-------- Document text
So, to me, Spoon is a little like U.S. Maple-ultra-lite, which is a description that cuts both ways. On one hand, Spoon has always possessed a detachment that makes them sound fashionable.
On the other hand, I look and look for a heart in Spoon's music, and I just can't find it. And unlike U.S. Maple, who embraced their meaninglessness/"meaninglessness" and made records that were thoroughly perplexing and mean-eyed, Spoon's brand of meaninglessness is extremely mild. This is music that can't decide whether it loves or hates the rock moves of old, but never lets that love/hate relationship lead to hot sex, or an argument.
Spoon's first two albums have been blasted for being too derivative of the Pixies, but the Pixies themselves had a deconstructivist-lite aesthetic (Black Francis once said that they wrote square songs and then chopped the corners off them) that worked because their herky-jerky energy delivered a kind of jolt that their quirky song shapes alone couldn't. On those early Spoon records, that sort of high-energy approach meshed nicely with Daniel's mangled rock moves. Since then, though, Daniel has sounded like he's sleepwalking - "The Fitted Shirt" was great, and Kill the Moonlight had a number of inspired production touches, but most of the rest of what's happened since 1998 has sounded unconvinced of itself.
The good news is that Ga Ga Ga Ga Ga is Spoon's best record in a while - if you liked Gimme Fiction, you'll probably like this too. The bad news is that they're cut from the same cloth. Ga Ga Ga Ga Ga features moderately-paced songs that often offer little more than slight variations on classic-rock clichés.
For example, the goofy swagger and pointless horns of "The Underdog" sound for all the world like Fleetwood Mac, except that the lyrics don't make much sense. Really, do lines like "I hear the call of a lifetime ring / Felt the need to get up for it / And cut out the middleman" make dad-rock that much better?
----------------
-------- Recorded data
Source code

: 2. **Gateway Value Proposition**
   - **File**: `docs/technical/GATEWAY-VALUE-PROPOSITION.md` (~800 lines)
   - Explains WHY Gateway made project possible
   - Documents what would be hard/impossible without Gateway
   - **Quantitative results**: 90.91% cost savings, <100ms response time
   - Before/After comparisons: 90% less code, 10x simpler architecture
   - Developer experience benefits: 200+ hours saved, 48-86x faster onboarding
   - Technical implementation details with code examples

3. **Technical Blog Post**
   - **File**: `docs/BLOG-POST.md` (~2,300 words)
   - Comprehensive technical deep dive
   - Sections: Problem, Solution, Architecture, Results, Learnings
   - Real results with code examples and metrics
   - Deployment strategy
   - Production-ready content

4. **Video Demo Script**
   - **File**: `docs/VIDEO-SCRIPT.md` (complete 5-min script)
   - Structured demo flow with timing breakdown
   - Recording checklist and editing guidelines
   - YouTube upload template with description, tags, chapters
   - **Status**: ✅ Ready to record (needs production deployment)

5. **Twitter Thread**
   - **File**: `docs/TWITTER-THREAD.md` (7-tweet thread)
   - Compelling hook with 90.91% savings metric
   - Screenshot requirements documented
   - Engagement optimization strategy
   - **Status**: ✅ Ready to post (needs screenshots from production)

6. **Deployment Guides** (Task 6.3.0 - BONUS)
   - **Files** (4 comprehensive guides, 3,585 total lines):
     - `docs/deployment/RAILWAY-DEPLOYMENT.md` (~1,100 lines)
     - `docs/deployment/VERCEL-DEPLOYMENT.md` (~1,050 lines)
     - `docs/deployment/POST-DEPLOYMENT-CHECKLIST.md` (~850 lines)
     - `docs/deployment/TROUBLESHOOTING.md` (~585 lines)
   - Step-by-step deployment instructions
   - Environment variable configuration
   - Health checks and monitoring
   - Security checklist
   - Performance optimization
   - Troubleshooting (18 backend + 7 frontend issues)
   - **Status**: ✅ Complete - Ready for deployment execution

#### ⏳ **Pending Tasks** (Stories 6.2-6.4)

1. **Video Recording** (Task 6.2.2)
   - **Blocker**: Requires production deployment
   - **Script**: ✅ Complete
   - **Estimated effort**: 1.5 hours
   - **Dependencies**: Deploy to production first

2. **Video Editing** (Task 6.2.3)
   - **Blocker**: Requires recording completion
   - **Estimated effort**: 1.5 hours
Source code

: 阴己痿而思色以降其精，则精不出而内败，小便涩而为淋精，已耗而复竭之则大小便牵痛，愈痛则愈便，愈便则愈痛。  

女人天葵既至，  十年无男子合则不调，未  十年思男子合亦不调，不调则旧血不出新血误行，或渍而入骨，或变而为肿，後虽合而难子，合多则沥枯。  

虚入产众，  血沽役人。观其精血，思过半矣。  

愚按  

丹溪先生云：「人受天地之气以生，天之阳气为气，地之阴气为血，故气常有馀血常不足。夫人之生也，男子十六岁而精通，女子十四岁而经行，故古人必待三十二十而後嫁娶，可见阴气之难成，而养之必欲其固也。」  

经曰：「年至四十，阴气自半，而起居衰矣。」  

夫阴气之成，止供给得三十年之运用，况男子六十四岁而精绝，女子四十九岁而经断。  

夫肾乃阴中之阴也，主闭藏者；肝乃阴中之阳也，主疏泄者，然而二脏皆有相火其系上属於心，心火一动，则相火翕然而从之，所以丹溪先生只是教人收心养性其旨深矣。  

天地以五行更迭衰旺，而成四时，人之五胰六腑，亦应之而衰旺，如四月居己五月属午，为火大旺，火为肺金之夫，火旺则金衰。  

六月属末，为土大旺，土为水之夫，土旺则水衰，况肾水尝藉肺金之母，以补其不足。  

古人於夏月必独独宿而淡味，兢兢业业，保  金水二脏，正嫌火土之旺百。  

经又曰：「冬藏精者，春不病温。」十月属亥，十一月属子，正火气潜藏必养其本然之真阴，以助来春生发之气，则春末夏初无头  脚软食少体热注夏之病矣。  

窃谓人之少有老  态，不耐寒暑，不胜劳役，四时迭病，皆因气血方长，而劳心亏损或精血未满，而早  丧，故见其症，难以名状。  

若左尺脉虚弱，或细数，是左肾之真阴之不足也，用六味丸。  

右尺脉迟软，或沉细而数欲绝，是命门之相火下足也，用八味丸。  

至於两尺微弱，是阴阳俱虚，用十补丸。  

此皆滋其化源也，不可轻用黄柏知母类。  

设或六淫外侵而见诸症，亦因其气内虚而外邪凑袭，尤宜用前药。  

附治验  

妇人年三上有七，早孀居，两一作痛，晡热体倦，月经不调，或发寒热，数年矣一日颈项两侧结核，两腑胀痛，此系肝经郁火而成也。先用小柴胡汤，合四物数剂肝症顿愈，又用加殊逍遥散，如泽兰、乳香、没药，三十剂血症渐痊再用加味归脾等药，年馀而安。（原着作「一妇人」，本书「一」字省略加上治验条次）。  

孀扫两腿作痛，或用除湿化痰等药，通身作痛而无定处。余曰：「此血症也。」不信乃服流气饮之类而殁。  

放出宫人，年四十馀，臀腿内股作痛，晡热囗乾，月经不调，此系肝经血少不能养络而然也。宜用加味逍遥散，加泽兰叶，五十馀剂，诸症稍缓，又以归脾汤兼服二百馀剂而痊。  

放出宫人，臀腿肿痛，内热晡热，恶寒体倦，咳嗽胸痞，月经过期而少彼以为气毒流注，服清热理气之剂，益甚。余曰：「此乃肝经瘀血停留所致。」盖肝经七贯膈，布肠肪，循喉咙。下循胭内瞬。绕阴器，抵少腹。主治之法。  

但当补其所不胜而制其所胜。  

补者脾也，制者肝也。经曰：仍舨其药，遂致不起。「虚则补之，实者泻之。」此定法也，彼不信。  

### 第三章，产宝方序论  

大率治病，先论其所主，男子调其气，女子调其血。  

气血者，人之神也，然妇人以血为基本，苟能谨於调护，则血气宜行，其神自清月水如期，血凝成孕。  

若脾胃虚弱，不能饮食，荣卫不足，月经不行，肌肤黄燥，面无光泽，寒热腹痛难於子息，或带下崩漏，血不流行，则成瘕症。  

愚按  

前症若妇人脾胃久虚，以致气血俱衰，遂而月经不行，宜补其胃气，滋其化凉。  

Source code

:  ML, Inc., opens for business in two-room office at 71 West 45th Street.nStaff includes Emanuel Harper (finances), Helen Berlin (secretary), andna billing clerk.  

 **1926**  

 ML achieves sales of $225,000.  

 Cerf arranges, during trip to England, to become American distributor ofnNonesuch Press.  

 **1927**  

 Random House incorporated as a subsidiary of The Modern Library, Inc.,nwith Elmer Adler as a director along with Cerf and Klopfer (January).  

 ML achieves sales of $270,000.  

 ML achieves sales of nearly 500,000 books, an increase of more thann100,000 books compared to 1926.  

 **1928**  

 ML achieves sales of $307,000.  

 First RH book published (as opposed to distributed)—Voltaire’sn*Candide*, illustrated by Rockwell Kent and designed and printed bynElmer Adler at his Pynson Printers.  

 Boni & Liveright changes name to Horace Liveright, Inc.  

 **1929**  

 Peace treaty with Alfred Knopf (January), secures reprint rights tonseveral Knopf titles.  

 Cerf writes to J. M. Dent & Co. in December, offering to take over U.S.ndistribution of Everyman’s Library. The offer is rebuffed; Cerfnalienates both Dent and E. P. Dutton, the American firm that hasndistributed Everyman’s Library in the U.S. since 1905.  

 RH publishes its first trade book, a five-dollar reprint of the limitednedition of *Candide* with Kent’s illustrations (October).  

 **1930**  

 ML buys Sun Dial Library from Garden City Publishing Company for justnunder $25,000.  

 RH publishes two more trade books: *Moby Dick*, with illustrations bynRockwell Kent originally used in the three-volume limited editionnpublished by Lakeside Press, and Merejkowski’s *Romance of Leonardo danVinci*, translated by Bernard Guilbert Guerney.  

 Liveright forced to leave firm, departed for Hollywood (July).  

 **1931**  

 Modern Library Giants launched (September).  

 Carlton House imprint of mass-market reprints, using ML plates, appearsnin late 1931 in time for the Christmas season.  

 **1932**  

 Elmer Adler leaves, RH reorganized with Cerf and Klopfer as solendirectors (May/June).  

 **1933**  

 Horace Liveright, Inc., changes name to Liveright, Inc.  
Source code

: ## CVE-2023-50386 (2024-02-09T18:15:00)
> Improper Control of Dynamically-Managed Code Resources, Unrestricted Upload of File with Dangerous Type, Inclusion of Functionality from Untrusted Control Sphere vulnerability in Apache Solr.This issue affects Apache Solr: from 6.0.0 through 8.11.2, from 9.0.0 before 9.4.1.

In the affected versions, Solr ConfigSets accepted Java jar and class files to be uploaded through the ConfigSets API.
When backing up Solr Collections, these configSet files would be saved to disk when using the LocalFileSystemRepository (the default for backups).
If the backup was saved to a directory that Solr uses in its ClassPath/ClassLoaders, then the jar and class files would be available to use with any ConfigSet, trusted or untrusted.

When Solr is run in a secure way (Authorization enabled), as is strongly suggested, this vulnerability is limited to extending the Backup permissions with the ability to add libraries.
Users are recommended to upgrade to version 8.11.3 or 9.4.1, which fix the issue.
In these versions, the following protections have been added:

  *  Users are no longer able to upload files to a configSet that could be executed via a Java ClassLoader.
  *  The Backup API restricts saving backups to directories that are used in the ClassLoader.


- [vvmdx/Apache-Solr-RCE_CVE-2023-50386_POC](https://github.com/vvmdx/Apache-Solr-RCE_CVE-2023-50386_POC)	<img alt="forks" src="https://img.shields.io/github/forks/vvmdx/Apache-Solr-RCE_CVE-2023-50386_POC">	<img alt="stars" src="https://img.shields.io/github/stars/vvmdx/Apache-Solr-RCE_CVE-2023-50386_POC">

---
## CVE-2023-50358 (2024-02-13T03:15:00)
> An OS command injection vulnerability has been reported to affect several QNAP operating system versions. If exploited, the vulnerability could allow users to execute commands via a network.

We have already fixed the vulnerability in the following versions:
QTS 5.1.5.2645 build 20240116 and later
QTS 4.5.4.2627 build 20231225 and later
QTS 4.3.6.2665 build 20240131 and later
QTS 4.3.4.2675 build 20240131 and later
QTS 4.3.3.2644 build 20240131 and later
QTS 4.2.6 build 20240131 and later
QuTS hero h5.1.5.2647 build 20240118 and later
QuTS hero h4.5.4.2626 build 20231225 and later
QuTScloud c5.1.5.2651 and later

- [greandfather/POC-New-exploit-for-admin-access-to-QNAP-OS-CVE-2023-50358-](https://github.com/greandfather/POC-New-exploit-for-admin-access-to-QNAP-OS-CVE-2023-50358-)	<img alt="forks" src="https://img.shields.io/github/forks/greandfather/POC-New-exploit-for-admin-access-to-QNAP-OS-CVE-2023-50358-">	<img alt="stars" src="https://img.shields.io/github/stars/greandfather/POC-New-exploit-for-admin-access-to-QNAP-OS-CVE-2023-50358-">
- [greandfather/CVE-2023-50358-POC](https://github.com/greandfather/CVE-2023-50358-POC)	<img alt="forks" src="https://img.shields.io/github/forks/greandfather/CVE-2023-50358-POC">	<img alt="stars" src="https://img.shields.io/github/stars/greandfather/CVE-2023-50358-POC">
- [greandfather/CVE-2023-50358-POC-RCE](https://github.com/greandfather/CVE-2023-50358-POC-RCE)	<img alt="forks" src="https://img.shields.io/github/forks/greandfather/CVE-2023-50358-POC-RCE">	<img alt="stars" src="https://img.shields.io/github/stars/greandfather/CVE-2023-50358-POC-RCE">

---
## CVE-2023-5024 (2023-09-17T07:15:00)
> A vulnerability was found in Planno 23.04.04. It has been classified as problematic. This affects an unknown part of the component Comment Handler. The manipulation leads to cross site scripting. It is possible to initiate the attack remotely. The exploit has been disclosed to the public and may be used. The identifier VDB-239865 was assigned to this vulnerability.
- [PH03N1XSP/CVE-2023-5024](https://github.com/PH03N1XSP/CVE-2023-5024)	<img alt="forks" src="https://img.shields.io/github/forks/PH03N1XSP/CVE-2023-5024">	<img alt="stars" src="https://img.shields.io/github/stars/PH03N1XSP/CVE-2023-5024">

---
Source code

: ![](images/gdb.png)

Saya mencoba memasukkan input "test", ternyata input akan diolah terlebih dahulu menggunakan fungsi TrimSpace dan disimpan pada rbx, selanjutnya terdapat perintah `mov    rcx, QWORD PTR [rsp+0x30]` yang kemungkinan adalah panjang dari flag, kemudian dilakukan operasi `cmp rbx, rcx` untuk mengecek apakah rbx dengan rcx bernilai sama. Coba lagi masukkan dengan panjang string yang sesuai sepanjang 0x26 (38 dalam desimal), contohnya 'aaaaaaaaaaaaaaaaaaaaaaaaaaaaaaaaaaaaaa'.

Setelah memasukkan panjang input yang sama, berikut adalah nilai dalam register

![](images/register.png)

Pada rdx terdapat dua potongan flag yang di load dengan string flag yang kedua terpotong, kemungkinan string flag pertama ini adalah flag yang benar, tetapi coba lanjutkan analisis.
----------------
### Exercise instructions
**A)** Answer these about the Spoon review:
(i) What band does the writer say Spoon is a little like at the start?
(ii) What did Black Francis once say about the Pixies' songs?
(iii) Which band does "The Underdog" sound like, according to the writer?
**B)** Carry the Spoon review on past its last sentence.
The entries have no connection to the Spoon review.

### Outputs for the tasks
**A)**
(i) U.S. Maple ("U.S. Maple-ultra-lite")
(ii) That they wrote square songs and then chopped the corners off them
(iii) Fleetwood Mac

**B)**
"The Underdog" is only the most glaring example of the album's musical conservatism, but much of the rest of the record sounds like Spoon made the standard issue rock songs first and only remembered to add the weird parts later. "You Got Yr. Cherry Bomb" is the one with the echoing tambourine part and the noise tacked onto the end; "My Little Japanese Cigarette Case" is (naturally) the one with the koto; "Don't You Evah" is the one with the clipped handclaps; "Rhthm and Soul" is the one with the missing "y"; and so on. And all of them have lyrics like "Dollars and cents and no accident / Not in the name of democracy / Come get there, come be there / Come let your socks fall down to your shoes."
It may seem unfair to criticize Spoon for being too conservative and for failing to write lyrics that make sense, but the problem is that the nonsense lyrics aren't colorful enough to be convincing as nonsense. How am I supposed to take something like "Someone that I knew but I hardly met / Told me it's hopeless, I'm a slut for the New York time"? It's worth a chuckle, maybe, but that's it - and this is one of the better lyrics. It's surrounded by uninspired stuff like "And let the place ignite / It's in my face and I'm / Behind the bassline," so there's no way for the listener to figure out what it might mean. And as a lyric that doesn't directly mean anything, the most charitable explanation I can come up with is that it's a joke about rock-star promiscuity and braggadocio, and not a good one.
Still, I think this stream-of-consciousness stuff is a big source of Spoon's appeal for some people, because it's incongruous to hear lyrics like those delivered in Daniel's fantastic gravelly baritone rather than a Malkmus-y whimper. Further comparisons to Pavement are less flattering, though. Both bands combine(d) classic rock gestures with noisy weirdness, but Pavement was better at both, and Pavement's stranger stuff rarely felt like an afterthought the way Spoon's often does. Pavement was also a lot subtler and, for all their lo-fidelity, put a lot of effort into the way their music was recorded.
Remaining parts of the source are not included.